Michael Kenna has been making photographs for 50 years. In that time he has stood in the dark, often alone, often in the cold, often for hours... waiting. Not for something to happen, but for everything to stop happening.
His camera sits on a tripod. The shutter stays open. The world blurs and dissolves. And what remains, stripped of its noise and clutter, is something closer to feeling than fact. This is not how most of us shoot. And that, largely, is why most of us don't shoot like Kenna.
His new book, Same Sun Same Moon, published by Prestel this April, is ostensibly a collaboration with writer Pico Iyer. And it is, genuinely, a beautiful one. But for me, it functions as something else: a clear, sustained argument for restraint. For emptiness. For the act of taking less out of a frame, not more.
The long game
Kenna's technique is deceptively simple. He shoots on medium format film, uses long exposures (sometimes minutes, sometimes longer), and works almost exclusively in black and white. The long exposure is the key. It smooths water into silk, dissolves clouds into pale washes, erases the tourists from the piazza. What you're left with is little more than architecture, light and time.



The 60-odd duotone images in this book span five decades and five continents. A fogbound canal in Venice, free of gondoliers and selfie sticks, becomes ancient and melancholy. A deserted jetty in Mallorca floats in silver. A line of trees in Hokkaido dissolves into white. These aren't places you'd recognise from a travel brochure, even if you've been there. They're places as they exist when no one is looking. Or, perhaps, when someone is looking for a very long time.

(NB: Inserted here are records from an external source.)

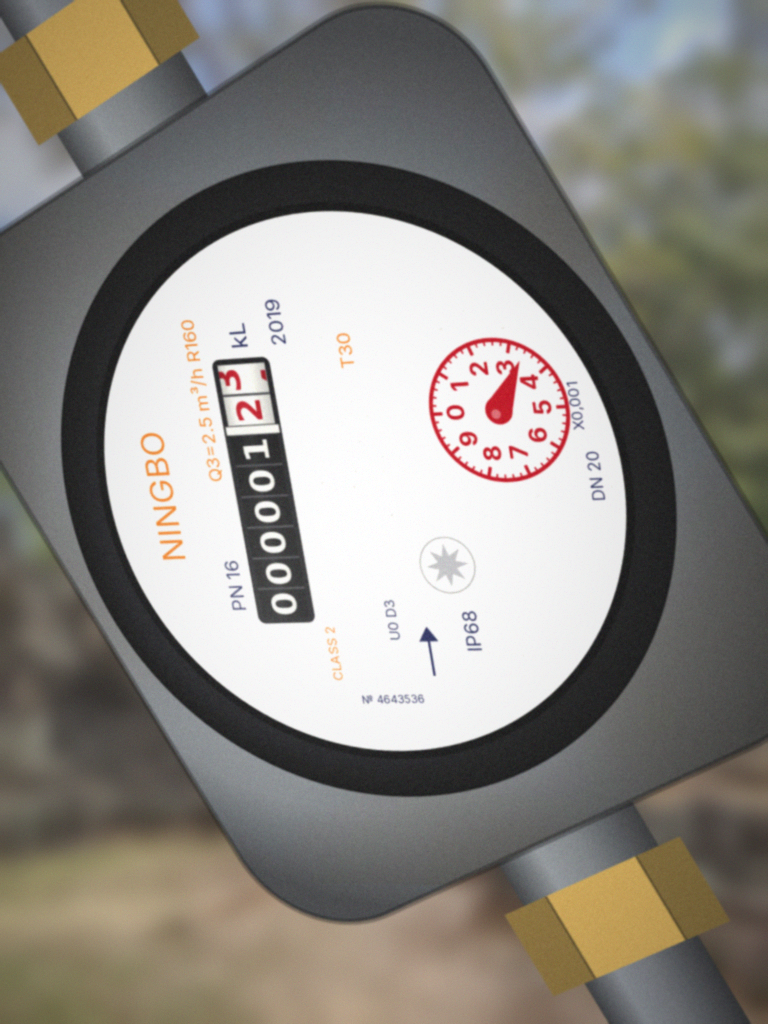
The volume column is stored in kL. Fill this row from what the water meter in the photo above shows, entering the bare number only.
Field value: 1.233
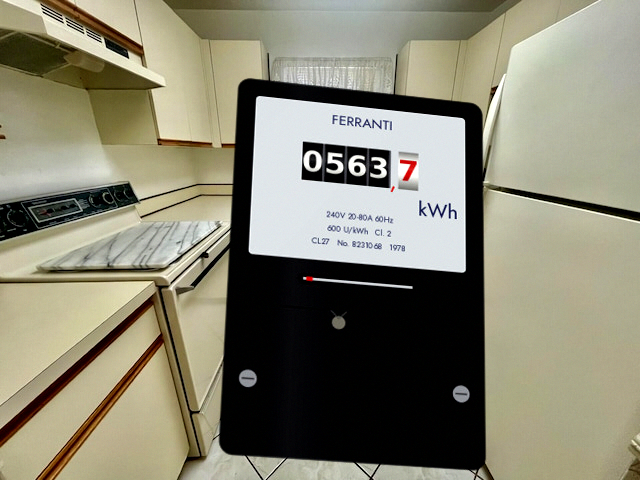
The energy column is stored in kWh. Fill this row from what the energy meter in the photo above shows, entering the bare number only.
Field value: 563.7
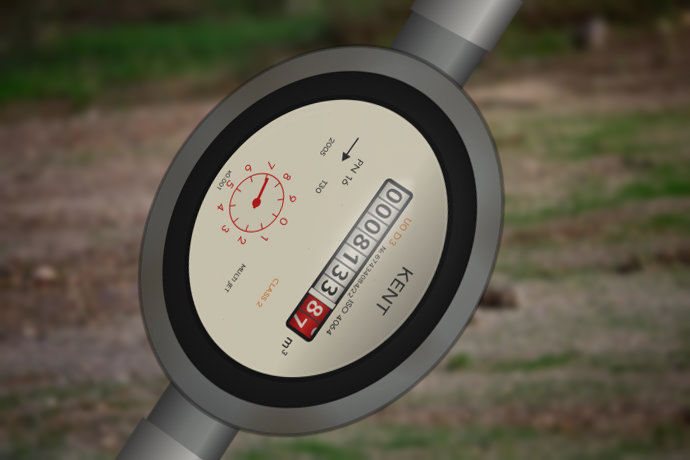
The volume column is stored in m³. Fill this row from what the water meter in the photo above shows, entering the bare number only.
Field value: 8133.867
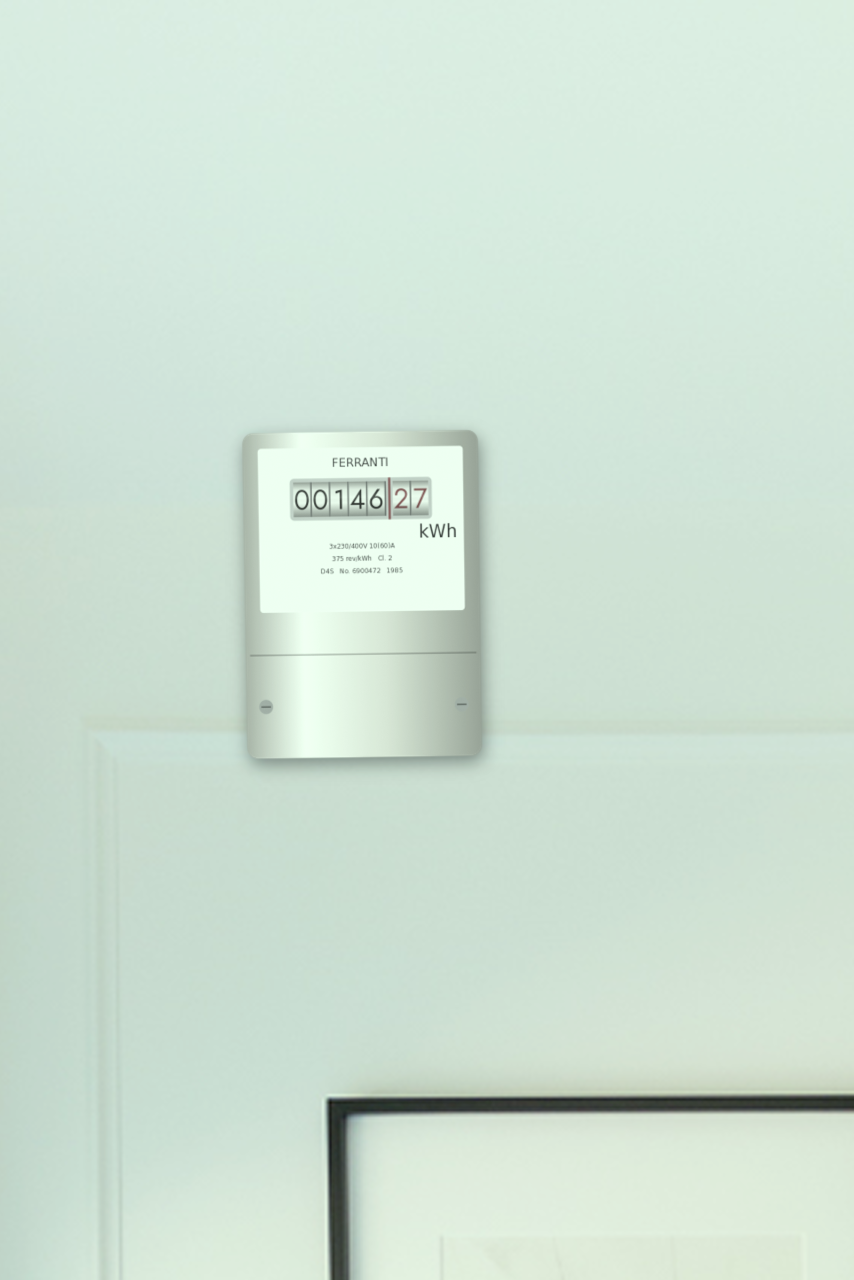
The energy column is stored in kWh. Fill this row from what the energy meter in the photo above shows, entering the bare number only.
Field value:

For digital shooters trained to fire ten frames a second, this method demands the opposite. Arrive early, set up slowly, wait longer than feels comfortable. Then, shoot fewer frames than feels safe. The discipline is its own education.
What photographers can learn
Overall, this book is an object lesson in black-and-white composition. Kenna builds his images around the same principles photographers have used for over for a century: tonal range, negative space, the tension between subject and ground. But he applies them with unusual rigour.
There are no happy accidents here. Every element earns its place. The horizon sits exactly where it should. The single tree, the lone figure, the isolated boat: each is placed with the precision of a haiku.




For photographers looking more to develop their eye than upgrade their gear, this is a book to study. Not in order to copy (Kenna's aesthetic is too distinct to borrow wholesale), but to understand why a frame can work with almost nothing in it, and why that requires more skill, not less.
Same Sun Same Moon is designed, as the publishers put it, for slow reading and close observation. It sounds like a sales pitch. It's actually an instruction.
Same Sun Same Moon by Michael Kenna and Pico Iyer is published by Prestel, $45/£35.